Policies to encourage reductions in greenhouse gas emissions tend to stress the need to switch as many vehicles as possible to electric power.
Policies to encourage reductions in greenhouse gas emissions tend to stress the need to switch as many vehicles as possible to electric power. But a new study by MIT and the Ford Motor Company finds that depending on the location, in some cases an equivalent or even bigger reduction in emissions could be achieved by switching to lightweight conventional (gas-powered) vehicles instead — at least in the near term.
The study looked at a variety of factors that can affect the relative performance of these vehicles, including the role of low temperatures in reducing battery performance, regional differences in average number of miles driven annually, and the different mix of generating sources in different parts of the U.S. The results are being published today in the journal Environmental Science & Technology, in a paper by MIT Principal Research Scientist Randolph Kirchain, recent graduate Di Wu PhD ’18, graduate student Fengdi Guo, and three researchers from Ford.
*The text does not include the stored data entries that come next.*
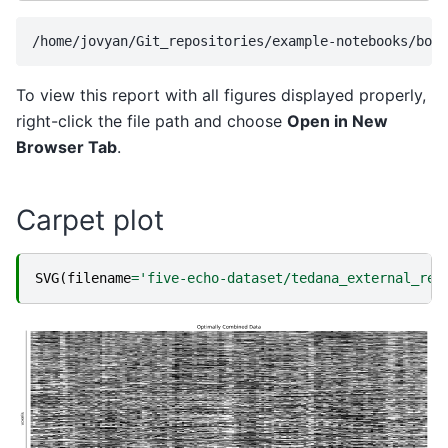
To view this report with all figures displayed properly,
right-click the file path and choose
Open in New
Browser Tab
.
Carpet plot
SVG
(
filename
=
'five-echo-dataset/tedana_external_reg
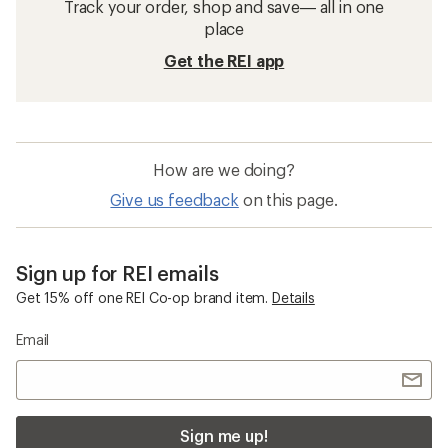
Track your order, shop and save— all in one
place
Get the REI app
How are we doing?
Give us feedback
on this page.
Sign up for REI emails
Get 15% off one REI Co-op brand item.
Details
Email
Sign me up!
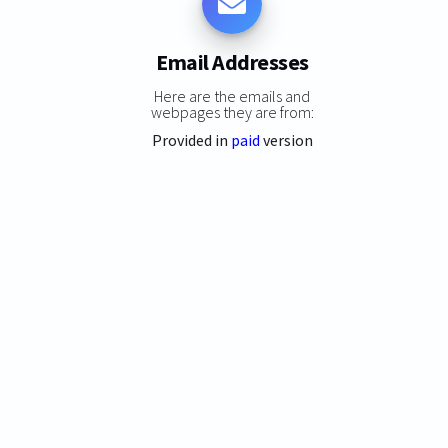
Email Addresses
Here are the emails and
webpages they are from:
Provided in
paid
version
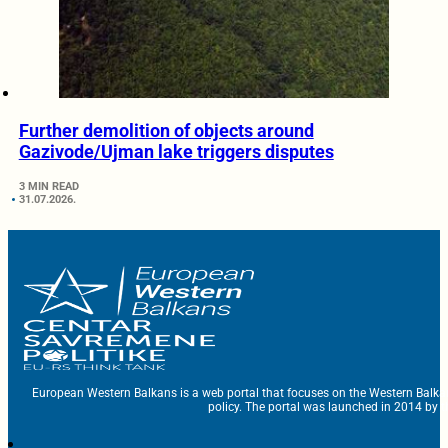
Further demolition of objects around
Gazivode/Ujman lake triggers disputes
3 MIN READ
31.07.2026.
European Western Balkans is a web portal that focuses on the Western Balka
policy. The portal was launched in 2014 by t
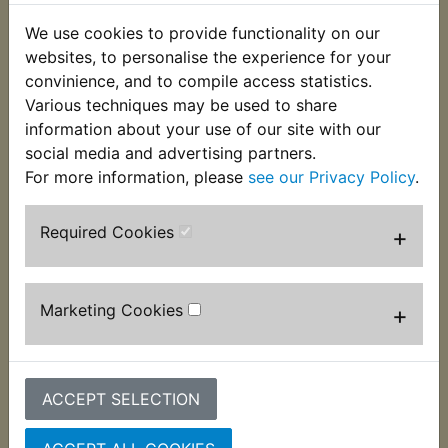
We use cookies to provide functionality on our
websites, to personalise the experience for your
convinience, and to compile access statistics.
Various techniques may be used to share
information about your use of our site with our
social media and advertising partners.
RD250D Brake Lever
RD250D Front Brake
Pivot Bolt
Lever
For more information, please
see our Privacy Policy
.
£6.99 (Inc. VAT) £5.83
£4.99 (Inc. VAT) £4.16
(Ex. VAT)
(Ex. VAT)
Required Cookies
+
VIEW
VIEW
Marketing Cookies
+
ACCEPT SELECTION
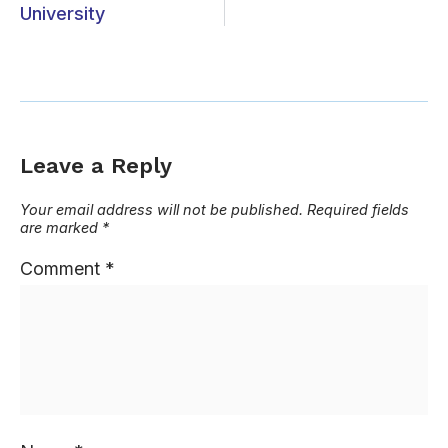
University
Leave a Reply
Your email address will not be published.
Required fields
are marked
*
Comment
*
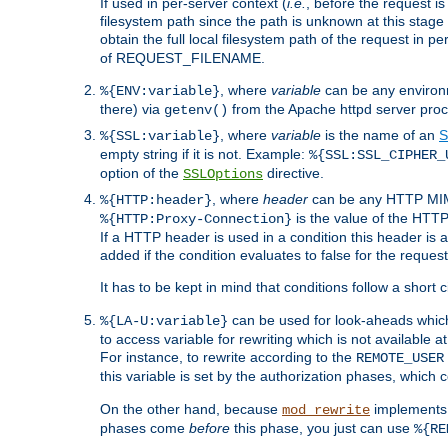
If used in per-server context (
i.e.
, before the request
filesystem path since the path is unknown at this stage 
obtain the full local filesystem path of the request in
of REQUEST_FILENAME.
, where
variable
can be any environme
%{ENV:variable}
there) via
from the Apache httpd server proc
getenv()
, where
variable
is the name of an
S
%{SSL:variable}
empty string if it is not. Example:
%{SSL:SSL_CIPHER_
option of the
directive.
SSLOptions
, where
header
can be any HTTP MIME
%{HTTP:header}
is the value of the HTTP
%{HTTP:Proxy-Connection}
If a HTTP header is used in a condition this header is a
added if the condition evaluates to false for the requ
It has to be kept in mind that conditions follow a short ci
can be used for look-aheads which
%{LA-U:variable}
to access variable for rewriting which is not available at
For instance, to rewrite according to the
REMOTE_USER
this variable is set by the authorization phases, which
On the other hand, because
implements i
mod_rewrite
phases come
before
this phase, you just can use
%{RE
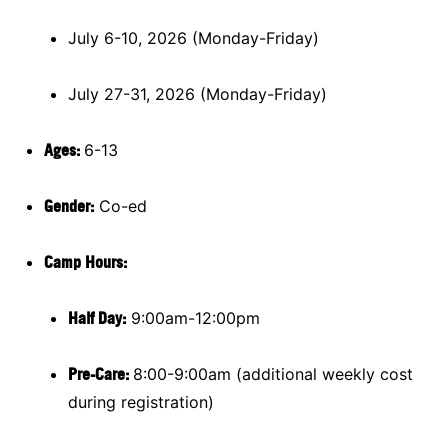
July 6-10, 2026 (Monday-Friday)
July 27-31, 2026 (Monday-Friday)
Ages:
6-13
Gender:
Co-ed
Camp Hours:
Half Day:
9:00am-12:00pm
Pre-Care:
8:00-9:00am (additional weekly cost
during registration)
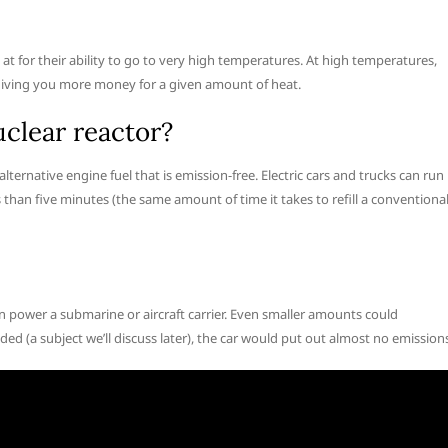
t for their ability to go to very high temperatures. At high temperatures,
, giving you more money for a given amount of heat.
clear reactor?
ernative engine fuel that is emission-free. Electric cars and trucks can run
s than five minutes (the same amount of time it takes to refill a conventiona
n power a submarine or aircraft carrier. Even smaller amounts could
ed (a subject we’ll discuss later), the car would put out almost no emission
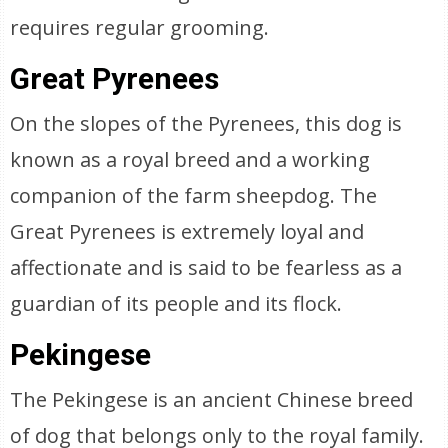
requires regular grooming.
Great Pyrenees
On the slopes of the Pyrenees, this dog is
known as a royal breed and a working
companion of the farm sheepdog. The
Great Pyrenees is extremely loyal and
affectionate and is said to be fearless as a
guardian of its people and its flock.
Pekingese
The Pekingese is an ancient Chinese breed
of dog that belongs only to the royal family.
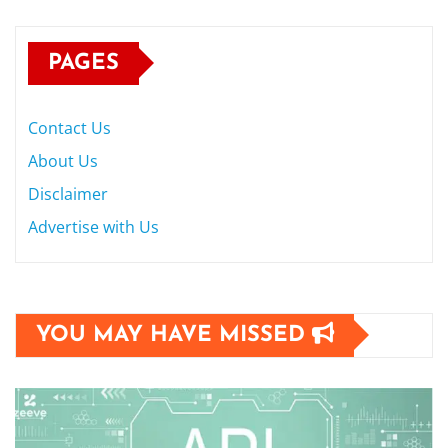
PAGES
Contact Us
About Us
Disclaimer
Advertise with Us
YOU MAY HAVE MISSED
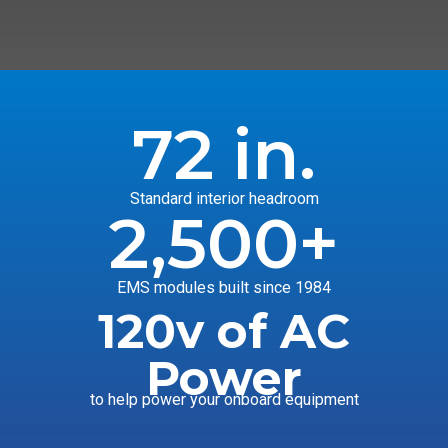
72
 in.
Standard interior headroom
2,500
+
EMS modules built since 1984
120v of AC
Power
to help power your onboard equipment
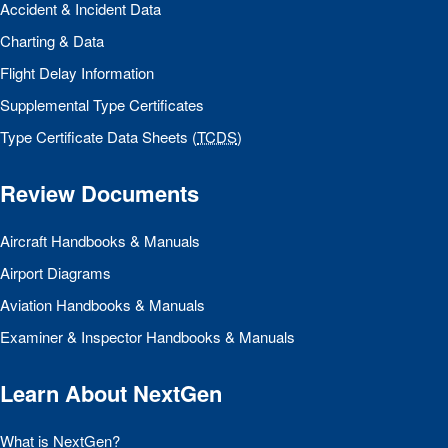
Accident & Incident Data
Charting & Data
Flight Delay Information
Supplemental Type Certificates
Type Certificate Data Sheets (
TCDS
)
Review Documents
Aircraft Handbooks & Manuals
Airport Diagrams
Aviation Handbooks & Manuals
Examiner & Inspector Handbooks & Manuals
Learn About NextGen
What is NextGen?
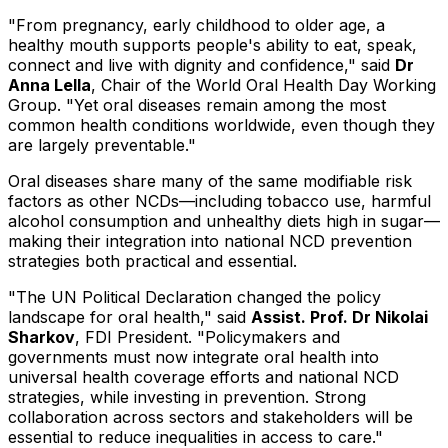
"From pregnancy, early childhood to older age, a
healthy mouth supports people's ability to eat, speak,
connect and live with dignity and confidence," said
Dr
Anna Lella
, Chair of the World Oral Health Day Working
Group. "Yet oral diseases remain among the most
common health conditions worldwide, even though they
are largely preventable."
Oral diseases share many of the same modifiable risk
factors as other NCDs—including tobacco use, harmful
alcohol consumption and unhealthy diets high in sugar—
making their integration into national NCD prevention
strategies both practical and essential.
"The UN Political Declaration changed the policy
landscape for oral health," said
Assist. Prof. Dr Nikolai
Sharkov
, FDI President. "Policymakers and
governments must now integrate oral health into
universal health coverage efforts and national NCD
strategies, while investing in prevention. Strong
collaboration across sectors and stakeholders will be
essential to reduce inequalities in access to care."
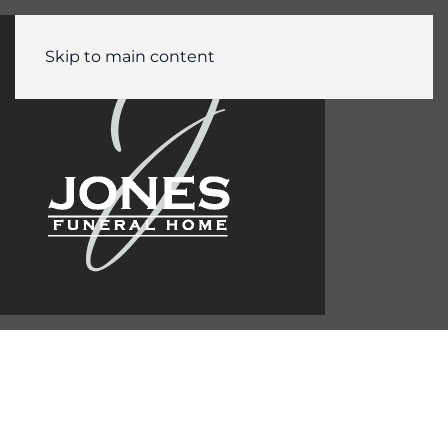
Skip to main content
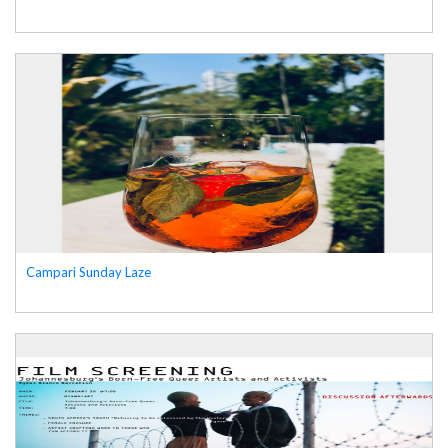
Campari Sunday Laze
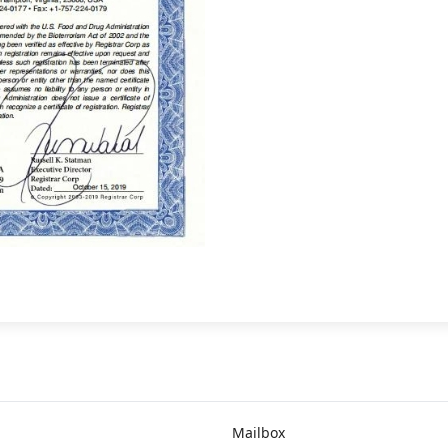
Mailbox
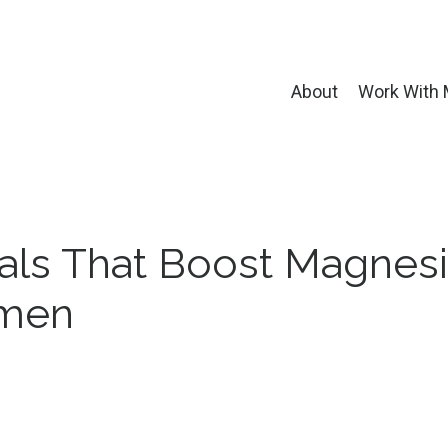
About
Work With
als That Boost Magnes
omen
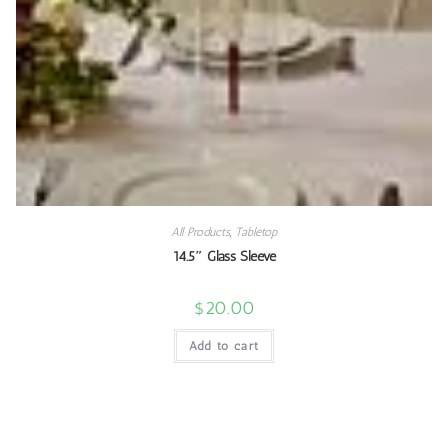
All Products
,
Tabletop
14.5″ Glass Sleeve
$
20.00
Add to cart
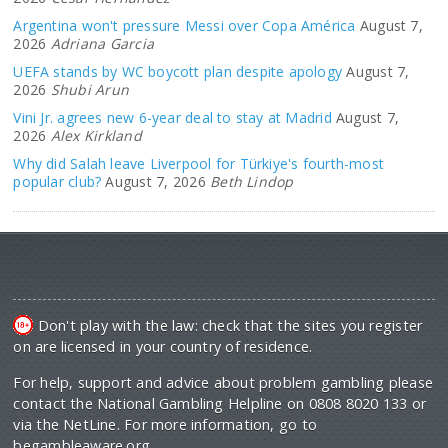
Argentina won't pressure Messi over Copa América
August 7,
2026
Adriana Garcia
UEFA stands by WC boycott plan despite apology
August 7,
2026
Shubi Arun
Vini Jr. agrees new 6-year deal to stay at Madrid
August 7,
2026
Alex Kirkland
Why did Salah leave Liverpool for Türkiye's fourth-most
popular club?
August 7, 2026
Beth Lindop
Don't play with the law: check that the sites you register
on are licensed in your country of residence.
For help, support and advice about problem gambling please
contact the National Gambling Helpline on 0808 8020 133 or
via the NetLine. For more information, go to
begambleaware.org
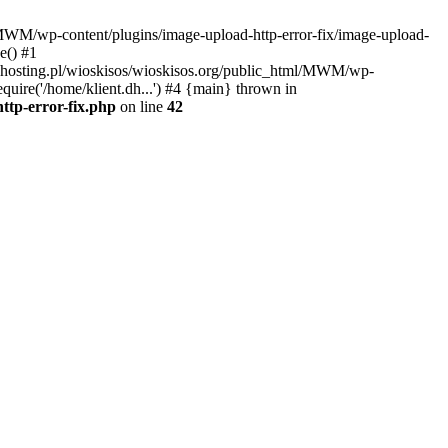
l/MWM/wp-content/plugins/image-upload-http-error-fix/image-upload-
e() #1
t.dhosting.pl/wioskisos/wioskisos.org/public_html/MWM/wp-
quire('/home/klient.dh...') #4 {main} thrown in
ttp-error-fix.php
on line
42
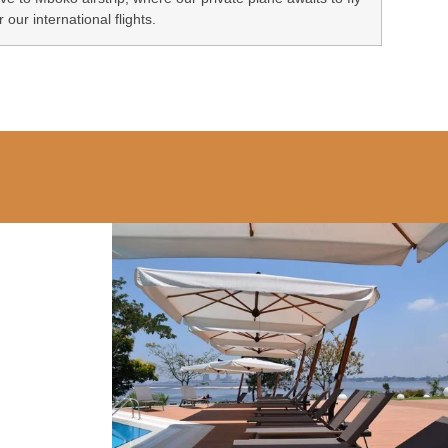
r our international flights.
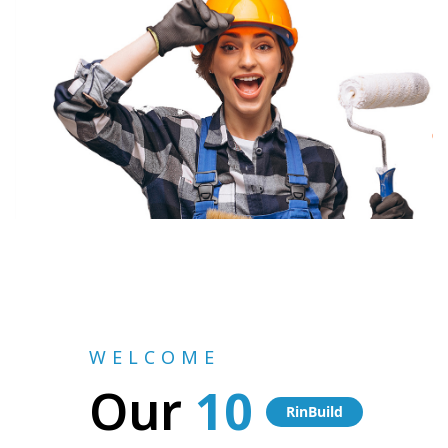
WELCOME
Our
10
RinBuild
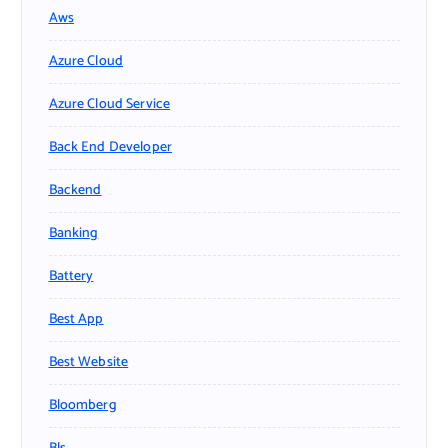
Aws
Azure Cloud
Azure Cloud Service
Back End Developer
Backend
Banking
Battery
Best App
Best Website
Bloomberg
The study combined a variety of datasets to examine the relative impact of different vehicle choices down to a county-by-county level across the nation. It showed that while electric vehicles provide the greatest impact in reducing greenhouse gas emissions for most of the country, especially on both coasts and in the south, significant parts of the Midwest had the opposite result, with lightweight gasoline-powered vehicles achieving a greater reduction.